Di Cesare Piccitto il . Lazio

Aver rivelato informazioni riservate in possesso degli inquirenti ai boss del clan dei casalesi. Questa è l’accusa, formalizzata dai magistrati della Direzione Distrettuale Antimafia di Napoli. Si è tenuto questa mattina (14 luglio) davanti al gip di Napoli l’interrogatorio del poliziotto in servizio al commissariato di Formia, Aniello Landino. Il sovrintendente di Polizia di 51 anni, si trova, al momento, agli arresti domiciliari e dovrà fornire al giudice per le indagini preliminari, Marina Cimma,  la sua versione dei fatti. Secondo  la DDa di Napoli Landino accedeva alla banca dati del Ministero per rivelare al figlio di Sandokan, Nicola  Schiavone (arrestato il 15 giugno) e gli altri uomini del clan, notizie sulle inchieste in corso che li riguardavano.

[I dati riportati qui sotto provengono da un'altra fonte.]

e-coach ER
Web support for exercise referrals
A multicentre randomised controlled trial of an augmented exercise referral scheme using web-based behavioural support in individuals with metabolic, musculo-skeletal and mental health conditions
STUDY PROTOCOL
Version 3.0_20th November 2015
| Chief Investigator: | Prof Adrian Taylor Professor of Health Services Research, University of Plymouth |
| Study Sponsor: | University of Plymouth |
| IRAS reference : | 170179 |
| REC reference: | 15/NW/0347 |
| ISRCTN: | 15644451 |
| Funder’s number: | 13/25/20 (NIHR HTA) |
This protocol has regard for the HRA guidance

Il legale del poliziotto, l’avvocato Raffaele Gaetano Crisileo, ha anticipato: “il mio assistito è pronto a spiegare tutto”. Lo hanno «incastrato» le telefonate con la sorella e, soprattutto, le rivelazioni di Raffaele Piccolo, ex fedelissimo di «Sandokan» Schiavone ed oggi collaboratore di giustizia. Lui, Aniello Landino, 51enne sovrintendente di Polizia, in servizio al Commissariato di Formia, è stato arrestato il 9 luglio mattina dagli agenti del nucleo criminalità organizzata della Squadra Mobile di Caserta. Secondo quanto emerso nel corso dell’indagine, avviata dai Carabinieri e poi passata nelle mani della Polizia, si introdusse più volte nella banca dati delle forze dell’ordine per raccogliere informazioni «sensibili» da passare al cognato, Giovan Battista Papa, marito (separato in casa) della sorella Rita Landino ed attore dell’industria delle estorsioni in salsa casalese. Papa oggi non c’è più.    

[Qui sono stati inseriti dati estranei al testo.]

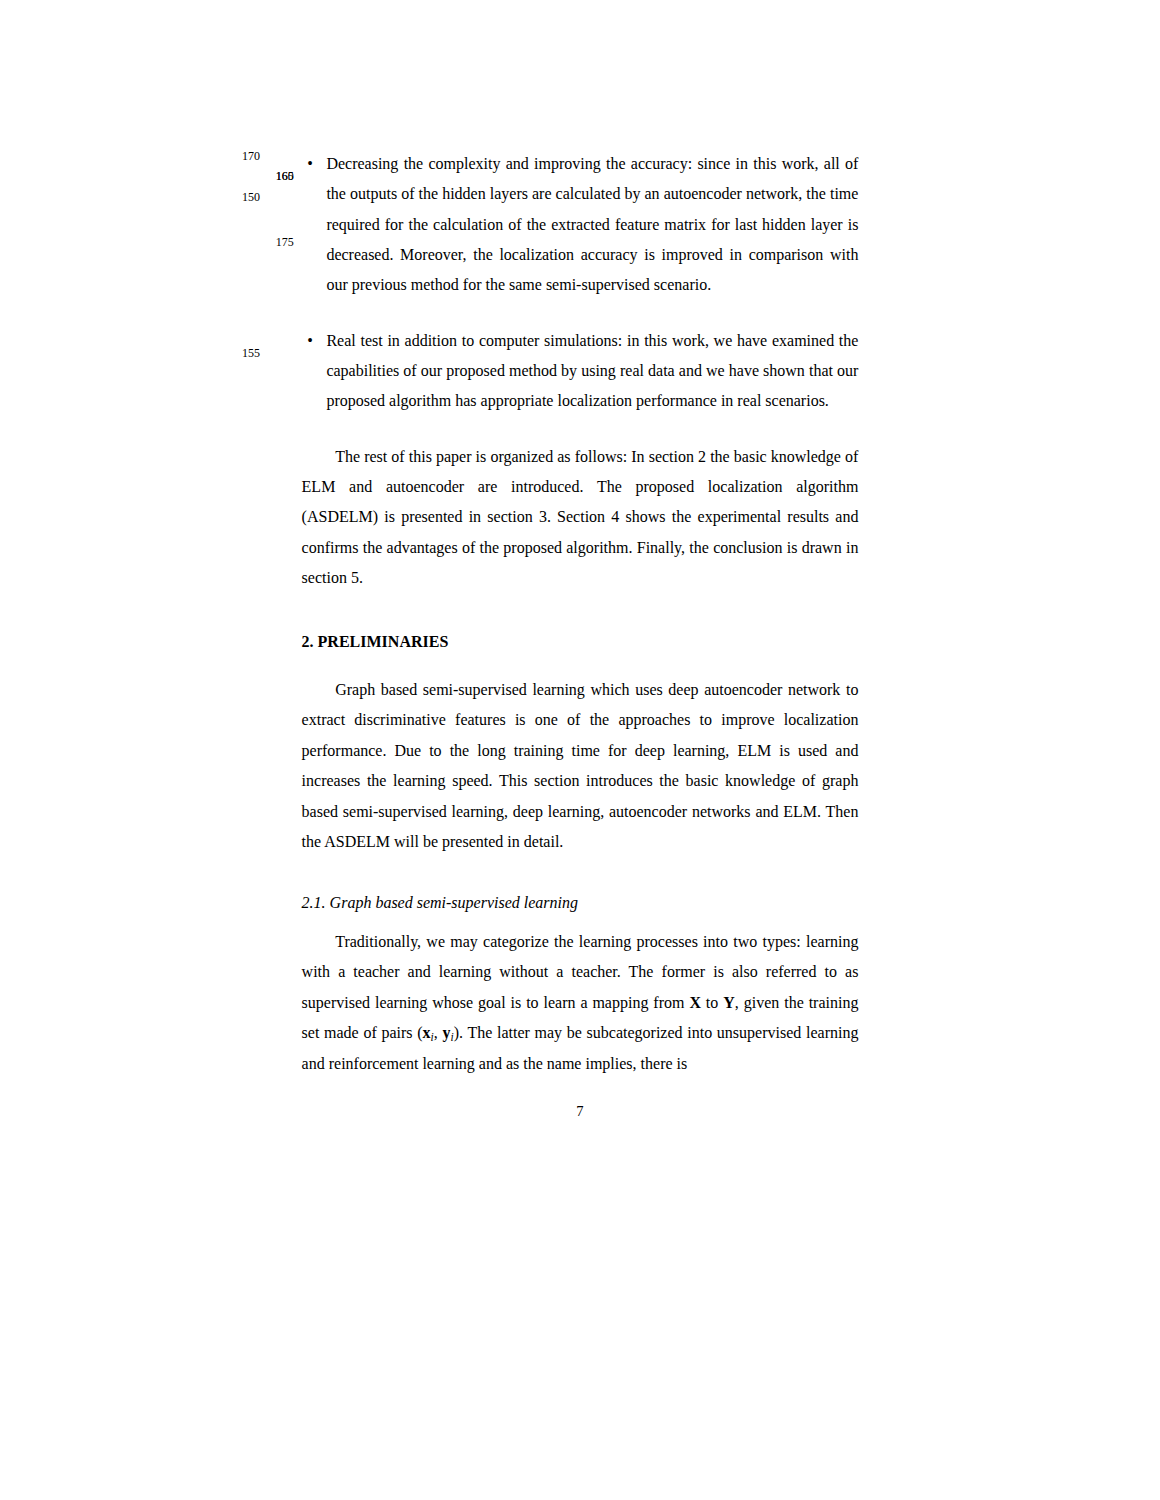150 Decreasing the complexity and improving the accuracy: since in this work, all of the outputs of the hidden layers are calculated by an autoencoder network, the time required for the calculation of the extracted feature matrix for last hidden layer is decreased. Moreover, the localization accuracy is improved in comparison with our previous method for the same semi-supervised scenario.
155 Real test in addition to computer simulations: in this work, we have examined the capabilities of our proposed method by using real data and we have shown that our proposed algorithm has appropriate localization performance in real scenarios.
160 The rest of this paper is organized as follows: In section 2 the basic knowledge of ELM and autoencoder are introduced. The proposed localization algorithm (ASDELM) is presented in section 3. Section 4 shows the experimental results and confirms the advantages of the proposed algorithm. Finally, the conclusion is drawn in section 5.
2. PRELIMINARIES
165 Graph based semi-supervised learning which uses deep autoencoder network to extract discriminative features is one of the approaches to improve localization performance. Due to the long training time for deep learning, ELM is used and increases the learning speed. This section introduces the basic knowledge of graph based semi-supervised learning, deep learning, autoencoder networks and ELM. Then the ASDELM will be presented in detail.
1702.1. Graph based semi-supervised learning
175 Traditionally, we may categorize the learning processes into two types: learning with a teacher and learning without a teacher. The former is also referred to as supervised learning whose goal is to learn a mapping from X to Y, given the training set made of pairs (xi, yi). The latter may be subcategorized into unsupervised learning and reinforcement learning and as the name implies, there is
7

Il suo cadavere è stato rinvenuto crivellato di colpi insieme a quello di Modestino Minutolo e Francesco Buonanno. Secondo gli inquirenti, fu una punizione della camorra per essersi messi a chiedere il pizzo ad un caseificio, di fatto, riferibile a Paolo e Luigi Schiavone, figli del boss Francesco Schiavone, soprannominato «Cicciariello».  Per quel delitto, l’ordine sarebbe venuto dal figlio di «Sandokan», Nicola Schiavone. Convinto di essere ricercato dopo un tentativo di estorsione andato a vuoto, Modestino Minutolo si era dato alla macchia rifugiandosi presso la casa di Rita Landino, sorella del poliziotto. Il sovrintendente in servizio al Commissariato di Formia consultò più volte la banca dati delle forze di polizia per accertare se c’era un provvedimento a carico del cognato e ne parlò più volte al telefono con la sorella. Non solo. Il pentito Raffaele Piccolo, nel corso delle dichiarazioni rese nell’inchiesta per il triplice omicidio, parlò di cene avvenute a Formia alla presenza del poliziotto, ignorando di riferire che, all’epoca, era sottoposto alla misura della sorveglianza speciale con obbligo di soggiorno nel comune di Trentola Ducenta.  Ad ogni modo, il collaboratore di giustizia fu in grado di fornire particolari sul teatro dei summit conviviali, un ristorante vicino al porto di Formia. Lì, lui e Landino, avrebbero partecipato a cene con personaggi dell’entourage casalese.  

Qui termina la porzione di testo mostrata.